I'd also maintain I think there are factors at play beyond just "whether or not a new hardware is needed!".

If Nintendo ordered new hardware to be developed they likely did so 3-4 years ago, and if that hardware is now ready, someone has to be paid (someone being most notably Nvidia).

You can't just hire someone to paint your house and when they finish say "well it turns out I could've waited a year or two for my house to be painted, so can I pay you two years from now?". It doesn't work that way in chip design either. So I think the successor hardware chip was always going to be ready for 2023/2024.

Would you do a large job for anyone and then accept not being paid once the job is finished? Why do people expect Nvidia to behave that way? 
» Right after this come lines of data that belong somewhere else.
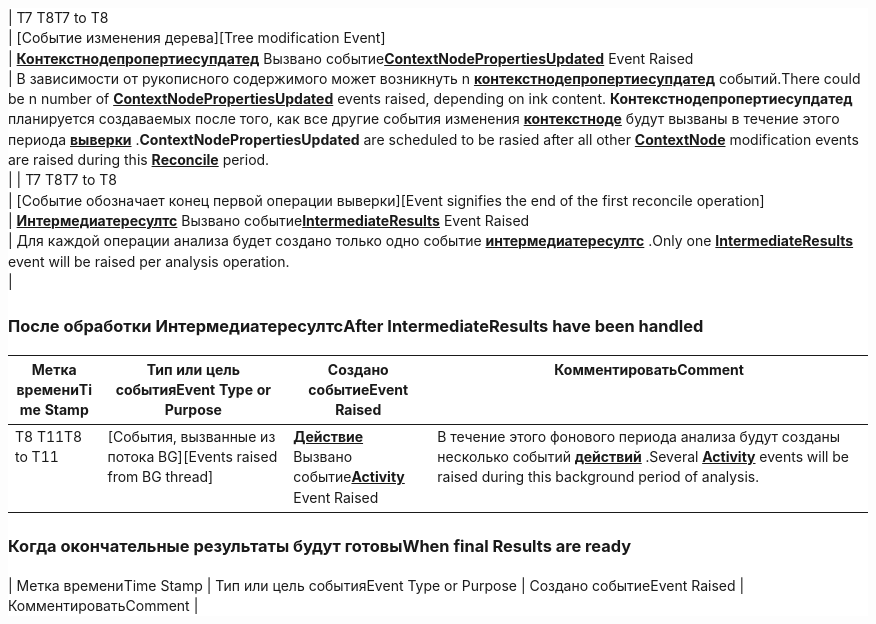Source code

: | <span data-ttu-id="3e743-220">T7 T8</span><span class="sxs-lookup"><span data-stu-id="3e743-220">T7 to T8</span></span><br/>   | <span data-ttu-id="3e743-221">\[Событие изменения дерева\]</span><span class="sxs-lookup"><span data-stu-id="3e743-221">\[Tree modification Event\]</span></span><br/>                                                             | <span data-ttu-id="3e743-222">[**Контекстнодепропертиесупдатед**](-ianalysisproxyevents-contextnodepropertiesupdated.md) Вызвано событие</span><span class="sxs-lookup"><span data-stu-id="3e743-222">[**ContextNodePropertiesUpdated**](-ianalysisproxyevents-contextnodepropertiesupdated.md) Event Raised</span></span><br/> | <span data-ttu-id="3e743-223">В зависимости от рукописного содержимого может возникнуть n [**контекстнодепропертиесупдатед**](-ianalysisproxyevents-contextnodepropertiesupdated.md) событий.</span><span class="sxs-lookup"><span data-stu-id="3e743-223">There could be n number of [**ContextNodePropertiesUpdated**](-ianalysisproxyevents-contextnodepropertiesupdated.md) events raised, depending on ink content.</span></span> <span data-ttu-id="3e743-224">**Контекстнодепропертиесупдатед** планируется создаваемых после того, как все другие события изменения [**контекстноде**](icontextnode.md) будут вызваны в течение этого периода [**выверки**](iinkanalyzer-reconcile.md) .</span><span class="sxs-lookup"><span data-stu-id="3e743-224">**ContextNodePropertiesUpdated** are scheduled to be rasied after all other [**ContextNode**](icontextnode.md) modification events are raised during this [**Reconcile**](iinkanalyzer-reconcile.md) period.</span></span><br/>              |
| <span data-ttu-id="3e743-225">T7 T8</span><span class="sxs-lookup"><span data-stu-id="3e743-225">T7 to T8</span></span><br/>   | <span data-ttu-id="3e743-226">\[Событие обозначает конец первой операции выверки\]</span><span class="sxs-lookup"><span data-stu-id="3e743-226">\[Event signifies the end of the first reconcile operation\]</span></span><br/>                            | <span data-ttu-id="3e743-227">[**Интермедиатересултс**](-ianalysisevents-intermediateresults.md) Вызвано событие</span><span class="sxs-lookup"><span data-stu-id="3e743-227">[**IntermediateResults**](-ianalysisevents-intermediateresults.md) Event Raised</span></span><br/>                        | <span data-ttu-id="3e743-228">Для каждой операции анализа будет создано только одно событие [**интермедиатересултс**](-ianalysisevents-intermediateresults.md) .</span><span class="sxs-lookup"><span data-stu-id="3e743-228">Only one [**IntermediateResults**](-ianalysisevents-intermediateresults.md) event will be raised per analysis operation.</span></span><br/>                                                                                                                                                                                                                                                                  |



 

### <a name="after-intermediateresults-have-been-handled"></a><span data-ttu-id="3e743-229">После обработки Интермедиатересултс</span><span class="sxs-lookup"><span data-stu-id="3e743-229">After IntermediateResults have been handled</span></span>



| <span data-ttu-id="3e743-230">Метка времени</span><span class="sxs-lookup"><span data-stu-id="3e743-230">Time Stamp</span></span> | <span data-ttu-id="3e743-231">Тип или цель события</span><span class="sxs-lookup"><span data-stu-id="3e743-231">Event Type or Purpose</span></span> | <span data-ttu-id="3e743-232">Создано событие</span><span class="sxs-lookup"><span data-stu-id="3e743-232">Event Raised</span></span> | <span data-ttu-id="3e743-233">Комментировать</span><span class="sxs-lookup"><span data-stu-id="3e743-233">Comment</span></span>                          |
|-----------------------|---------------------------------------------|-----------------------------------------------------------------------|-----------------------------------------------------------------------------------------------------------------------------------|
| <span data-ttu-id="3e743-234">T8 T11</span><span class="sxs-lookup"><span data-stu-id="3e743-234">T8 to T11</span></span><br/>  | <span data-ttu-id="3e743-235">\[События, вызванные из потока BG\]</span><span class="sxs-lookup"><span data-stu-id="3e743-235">\[Events raised from BG thread\]</span></span><br/> | <span data-ttu-id="3e743-236">[**Действие**](-ianalysisevents-activity.md) Вызвано событие</span><span class="sxs-lookup"><span data-stu-id="3e743-236">[**Activity**](-ianalysisevents-activity.md) Event Raised</span></span><br/> | <span data-ttu-id="3e743-237">В течение этого фонового периода анализа будут созданы несколько событий [**действий**](-ianalysisevents-activity.md) .</span><span class="sxs-lookup"><span data-stu-id="3e743-237">Several [**Activity**](-ianalysisevents-activity.md) events will be raised during this background period of analysis.</span></span><br/> |



 

### <a name="when-final-results-are-ready"></a><span data-ttu-id="3e743-238">Когда окончательные результаты будут готовы</span><span class="sxs-lookup"><span data-stu-id="3e743-238">When final Results are ready</span></span>



| <span data-ttu-id="3e743-239">Метка времени</span><span class="sxs-lookup"><span data-stu-id="3e743-239">Time Stamp</span></span> | <span data-ttu-id="3e743-240">Тип или цель события</span><span class="sxs-lookup"><span data-stu-id="3e743-240">Event Type or Purpose</span></span> | <span data-ttu-id="3e743-241">Создано событие</span><span class="sxs-lookup"><span data-stu-id="3e743-241">Event Raised</span></span> | <span data-ttu-id="3e743-242">Комментировать</span><span class="sxs-lookup"><span data-stu-id="3e743-242">Comment</span></span>                          |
Nintendo can eat a bunch of losses by paying for it and not getting any revenue back I guess but I doubt they want to do that.

There's not much logic in sitting on a finished chip that you have to pay for, not making any money off of it, and then on top of that having a declining existing hardware that's bringing in lower and lower hardware sales and profit on a yearly basis to go with that. 

Yep, and the chipset that the new Switch seems to be using, the Orin based Tegra T239, was first rumored in 2021 and back in September 2022, the Nvidia employee confirmed it was a real chipset he was working on. I think it's safe to say this chipset will be done soon, and I agree that it doesn't make much sense to sit on a finished chipset design for a year or more just to push Switch 2 to 2025, especially since Switch 1 sales are clearly on the decline now.